EXERCISE BRIEF: The response must restate all of the data word for word.

━━━━━━━━

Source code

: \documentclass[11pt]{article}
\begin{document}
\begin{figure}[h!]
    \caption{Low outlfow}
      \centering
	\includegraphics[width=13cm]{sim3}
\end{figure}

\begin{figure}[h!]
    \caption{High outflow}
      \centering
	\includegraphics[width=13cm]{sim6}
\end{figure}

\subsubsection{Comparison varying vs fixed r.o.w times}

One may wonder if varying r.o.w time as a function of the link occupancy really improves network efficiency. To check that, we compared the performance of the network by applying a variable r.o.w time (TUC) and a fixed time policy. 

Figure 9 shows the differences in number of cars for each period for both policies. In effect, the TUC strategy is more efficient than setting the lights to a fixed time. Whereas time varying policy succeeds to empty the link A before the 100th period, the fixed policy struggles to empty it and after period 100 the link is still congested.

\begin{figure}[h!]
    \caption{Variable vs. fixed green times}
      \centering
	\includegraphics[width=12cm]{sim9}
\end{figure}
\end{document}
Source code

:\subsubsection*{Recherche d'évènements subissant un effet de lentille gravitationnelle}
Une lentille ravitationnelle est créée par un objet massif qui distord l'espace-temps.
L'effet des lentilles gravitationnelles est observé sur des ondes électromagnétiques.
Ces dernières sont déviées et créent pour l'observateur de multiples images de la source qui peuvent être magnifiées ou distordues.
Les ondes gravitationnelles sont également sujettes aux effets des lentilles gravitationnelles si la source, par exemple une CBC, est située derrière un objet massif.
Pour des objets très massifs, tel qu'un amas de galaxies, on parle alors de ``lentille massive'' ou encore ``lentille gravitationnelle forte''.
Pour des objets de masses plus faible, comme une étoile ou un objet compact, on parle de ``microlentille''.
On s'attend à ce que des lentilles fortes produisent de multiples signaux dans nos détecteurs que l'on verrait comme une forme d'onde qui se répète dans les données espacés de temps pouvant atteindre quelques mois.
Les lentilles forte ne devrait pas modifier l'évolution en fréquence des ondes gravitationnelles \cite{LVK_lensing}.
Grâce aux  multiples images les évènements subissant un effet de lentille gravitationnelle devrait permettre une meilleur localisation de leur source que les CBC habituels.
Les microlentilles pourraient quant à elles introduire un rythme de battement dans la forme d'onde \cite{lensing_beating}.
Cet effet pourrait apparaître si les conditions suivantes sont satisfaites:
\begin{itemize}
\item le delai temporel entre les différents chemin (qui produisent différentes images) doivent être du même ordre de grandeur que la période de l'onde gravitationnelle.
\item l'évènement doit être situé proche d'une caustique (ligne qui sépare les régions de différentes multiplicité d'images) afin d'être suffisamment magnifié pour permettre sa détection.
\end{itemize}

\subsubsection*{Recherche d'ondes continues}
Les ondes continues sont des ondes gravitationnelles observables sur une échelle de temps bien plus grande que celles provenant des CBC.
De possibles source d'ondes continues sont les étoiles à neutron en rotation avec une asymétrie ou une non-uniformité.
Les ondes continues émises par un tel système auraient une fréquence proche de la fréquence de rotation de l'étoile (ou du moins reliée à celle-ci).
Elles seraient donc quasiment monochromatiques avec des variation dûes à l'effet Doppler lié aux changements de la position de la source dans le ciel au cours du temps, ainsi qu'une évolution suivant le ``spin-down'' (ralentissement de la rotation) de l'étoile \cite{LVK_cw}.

━━━━━━━━

EXERCISE SOLUTION:
Source code

: \documentclass[11pt]{article}
\begin{document}
\begin{figure}[h!]
    \caption{Low outlfow}
      \centering
	\includegraphics[width=13cm]{sim3}
\end{figure}

\begin{figure}[h!]
    \caption{High outflow}
      \centering
	\includegraphics[width=13cm]{sim6}
\end{figure}

\subsubsection{Comparison varying vs fixed r.o.w times}

One may wonder if varying r.o.w time as a function of the link occupancy really improves network efficiency. To check that, we compared the performance of the network by applying a variable r.o.w time (TUC) and a fixed time policy. 

Figure 9 shows the differences in number of cars for each period for both policies. In effect, the TUC strategy is more efficient than setting the lights to a fixed time. Whereas time varying policy succeeds to empty the link A before the 100th period, the fixed policy struggles to empty it and after period 100 the link is still congested.

\begin{figure}[h!]
    \caption{Variable vs. fixed green times}
      \centering
	\includegraphics[width=12cm]{sim9}
\end{figure}
\end{document}
Source code

:\subsubsection*{Recherche d'évènements subissant un effet de lentille gravitationnelle}
Une lentille ravitationnelle est créée par un objet massif qui distord l'espace-temps.
L'effet des lentilles gravitationnelles est observé sur des ondes électromagnétiques.
Ces dernières sont déviées et créent pour l'observateur de multiples images de la source qui peuvent être magnifiées ou distordues.
Les ondes gravitationnelles sont également sujettes aux effets des lentilles gravitationnelles si la source, par exemple une CBC, est située derrière un objet massif.
Pour des objets très massifs, tel qu'un amas de galaxies, on parle alors de ``lentille massive'' ou encore ``lentille gravitationnelle forte''.
Pour des objets de masses plus faible, comme une étoile ou un objet compact, on parle de ``microlentille''.
On s'attend à ce que des lentilles fortes produisent de multiples signaux dans nos détecteurs que l'on verrait comme une forme d'onde qui se répète dans les données espacés de temps pouvant atteindre quelques mois.
Les lentilles forte ne devrait pas modifier l'évolution en fréquence des ondes gravitationnelles \cite{LVK_lensing}.
Grâce aux  multiples images les évènements subissant un effet de lentille gravitationnelle devrait permettre une meilleur localisation de leur source que les CBC habituels.
Les microlentilles pourraient quant à elles introduire un rythme de battement dans la forme d'onde \cite{lensing_beating}.
Cet effet pourrait apparaître si les conditions suivantes sont satisfaites:
\begin{itemize}
\item le delai temporel entre les différents chemin (qui produisent différentes images) doivent être du même ordre de grandeur que la période de l'onde gravitationnelle.
\item l'évènement doit être situé proche d'une caustique (ligne qui sépare les régions de différentes multiplicité d'images) afin d'être suffisamment magnifié pour permettre sa détection.
\end{itemize}

\subsubsection*{Recherche d'ondes continues}
Les ondes continues sont des ondes gravitationnelles observables sur une échelle de temps bien plus grande que celles provenant des CBC.
De possibles source d'ondes continues sont les étoiles à neutron en rotation avec une asymétrie ou une non-uniformité.
Les ondes continues émises par un tel système auraient une fréquence proche de la fréquence de rotation de l'étoile (ou du moins reliée à celle-ci).
Elles seraient donc quasiment monochromatiques avec des variation dûes à l'effet Doppler lié aux changements de la position de la source dans le ciel au cours du temps, ainsi qu'une évolution suivant le ``spin-down'' (ralentissement de la rotation) de l'étoile \cite{LVK_cw}.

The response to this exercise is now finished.